:: Instruction ::
Turn the lines below into a JSON list of strings, one string per line, leaving out blank lines.

:: Data lines ::
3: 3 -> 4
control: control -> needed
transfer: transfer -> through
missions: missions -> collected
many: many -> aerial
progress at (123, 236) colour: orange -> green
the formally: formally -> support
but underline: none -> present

:: Response to this task ::
[
  "3: 3 -> 4",
  "control: control -> needed",
  "transfer: transfer -> through",
  "missions: missions -> collected",
  "many: many -> aerial",
  "progress at (123, 236) colour: orange -> green",
  "the formally: formally -> support",
  "but underline: none -> present"
]